[hashcash] let's see if this works
- From: "Eric S. Johansson" <esj@xxxxxxxxxx>
- To: hashcash@xxxxxxxxxxxxx
- Date: Sun, 16 Jul 2006 19:01:45 -0400
it has taken Comcast forever in a day to fix DNS. I think it's right
now but they didn't bother to tell me. They waited instead for me to
forget and then to remember again.
Anyway, hash cash content in case this makes it through.
At a long conversation with an ISP about using hash cash. They liked
what I did in camram with regards to reducing false positives. They
came up with a suggestion which is to not generate stamps at all on till
the other side signals that stamps would be useful.
I think this is a good idea and I will put it into my code base. The
signal I will use is a DNS text record as I proposed some moons ago.
But while is most disturbing in the conversation was the attitude that
the person wanted what camram provided as long as I took out anything
doing with sender pays.
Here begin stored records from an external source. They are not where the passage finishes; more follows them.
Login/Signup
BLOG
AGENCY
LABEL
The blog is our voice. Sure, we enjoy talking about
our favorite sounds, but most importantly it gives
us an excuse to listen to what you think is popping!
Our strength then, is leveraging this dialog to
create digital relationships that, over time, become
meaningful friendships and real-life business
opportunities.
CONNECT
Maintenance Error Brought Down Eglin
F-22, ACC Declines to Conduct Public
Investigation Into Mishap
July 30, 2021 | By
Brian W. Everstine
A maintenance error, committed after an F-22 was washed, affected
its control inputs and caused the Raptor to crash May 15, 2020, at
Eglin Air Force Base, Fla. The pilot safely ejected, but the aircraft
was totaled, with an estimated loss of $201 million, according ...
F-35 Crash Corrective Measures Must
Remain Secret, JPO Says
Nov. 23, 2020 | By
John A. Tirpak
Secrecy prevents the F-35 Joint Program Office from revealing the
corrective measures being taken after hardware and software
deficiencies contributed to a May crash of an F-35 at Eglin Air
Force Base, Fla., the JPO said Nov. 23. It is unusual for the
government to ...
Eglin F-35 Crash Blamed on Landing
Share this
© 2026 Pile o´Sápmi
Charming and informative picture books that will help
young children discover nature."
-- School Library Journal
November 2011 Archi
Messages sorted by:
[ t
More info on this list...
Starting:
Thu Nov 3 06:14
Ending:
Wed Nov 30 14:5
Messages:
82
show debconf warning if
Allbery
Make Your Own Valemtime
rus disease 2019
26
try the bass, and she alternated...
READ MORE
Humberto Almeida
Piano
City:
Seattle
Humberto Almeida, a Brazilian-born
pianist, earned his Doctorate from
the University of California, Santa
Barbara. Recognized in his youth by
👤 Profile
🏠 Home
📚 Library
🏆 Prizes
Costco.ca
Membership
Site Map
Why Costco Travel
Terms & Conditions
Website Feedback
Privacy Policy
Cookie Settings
They refuse to deal with the fact that with
their suggestion and the camram message stamps policy, stand generation
would be exceedingly low even through moderate levels of adoption.
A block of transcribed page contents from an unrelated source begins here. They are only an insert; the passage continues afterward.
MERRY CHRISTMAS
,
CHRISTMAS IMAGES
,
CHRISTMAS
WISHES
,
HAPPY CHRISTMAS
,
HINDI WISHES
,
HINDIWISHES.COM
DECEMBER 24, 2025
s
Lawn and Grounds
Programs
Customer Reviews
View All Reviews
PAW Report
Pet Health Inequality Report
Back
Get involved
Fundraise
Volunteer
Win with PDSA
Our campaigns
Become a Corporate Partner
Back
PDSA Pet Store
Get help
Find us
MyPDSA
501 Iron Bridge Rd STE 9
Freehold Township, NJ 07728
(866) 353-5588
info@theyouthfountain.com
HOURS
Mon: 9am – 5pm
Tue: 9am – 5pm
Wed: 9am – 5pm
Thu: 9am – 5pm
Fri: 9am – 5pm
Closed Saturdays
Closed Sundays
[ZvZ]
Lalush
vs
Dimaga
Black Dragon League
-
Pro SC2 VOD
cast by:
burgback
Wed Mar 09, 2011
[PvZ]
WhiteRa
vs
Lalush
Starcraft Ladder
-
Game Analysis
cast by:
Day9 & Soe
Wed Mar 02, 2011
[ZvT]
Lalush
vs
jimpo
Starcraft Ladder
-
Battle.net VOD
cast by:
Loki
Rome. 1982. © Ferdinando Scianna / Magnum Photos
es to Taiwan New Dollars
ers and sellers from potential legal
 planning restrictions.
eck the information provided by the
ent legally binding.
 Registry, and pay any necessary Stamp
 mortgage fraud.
The primary concern was he didn't want, as an ISP, to generate any
stamps ever for anybody for any reason whatsoever. He would rather put
up with probabilistic filters tuned to his e-mail profile and apply that
to the entire user base (no, he didn't say that exactly, but he did
heavily imply it)
At the same time he rejected the concept that users could or should
generate their own stamps and also rejected that could understand what
stamp generation was all about.
If folks wouldn't mind, I would like to talk about this experience
answer strategies for how to deal with it. Maybe ISPs are not the
target market initially but instead, make tools like camram useful to
small and medium-size corporations? maybe we need to verify that hash
cash is still in some of the content filters listed on the web page.
And if so, try to get them to advertise their availability via DNS so
that sending systems could know when to generate stamps.
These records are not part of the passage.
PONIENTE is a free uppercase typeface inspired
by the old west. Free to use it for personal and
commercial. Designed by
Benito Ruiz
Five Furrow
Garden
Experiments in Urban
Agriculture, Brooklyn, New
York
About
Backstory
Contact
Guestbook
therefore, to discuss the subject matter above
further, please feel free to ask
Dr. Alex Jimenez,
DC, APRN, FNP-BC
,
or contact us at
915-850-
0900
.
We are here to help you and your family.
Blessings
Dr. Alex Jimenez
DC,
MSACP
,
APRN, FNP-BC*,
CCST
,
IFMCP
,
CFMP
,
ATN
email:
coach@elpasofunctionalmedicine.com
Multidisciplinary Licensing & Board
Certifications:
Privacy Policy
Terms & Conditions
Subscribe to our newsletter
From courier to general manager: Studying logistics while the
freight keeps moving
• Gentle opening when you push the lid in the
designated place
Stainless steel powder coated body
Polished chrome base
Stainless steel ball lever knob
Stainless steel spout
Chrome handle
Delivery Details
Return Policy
I still need to do the audio track to my slideshow that I did for BBN
and if I remember correctly someone asked what was my argument against
the "proof of work doesn't work" paper. (Hint, they did the wrong
economic analysis. It's not cost of generating stamps, its the cost of
not getting their advertising out there. By reducing spammer exposure,
you reduce the revenue proportionally to the reduction. So if you
reduce traffic by 10%, the revenue dropped by 10%. Also remember that
currently, spammers are getting by on the number of people without
filters plus whatever leakage they have through filters (estimated 10%
across-the-board).
by the way, advertising stamp awareness can be dangerous in the
beginning when there are only a few. This is why it would be critical
to have a "this is spam button" so we can track the sources and add them
to our blacklist. The tracking and blacklist should be filter
independent and it should be shareable. Which raises the question are
there any good models for sharing blacklist type information with
untrusted parties in the mix. Or is falling back on the brown list
"current stamp plus 3 bits" model sufficient?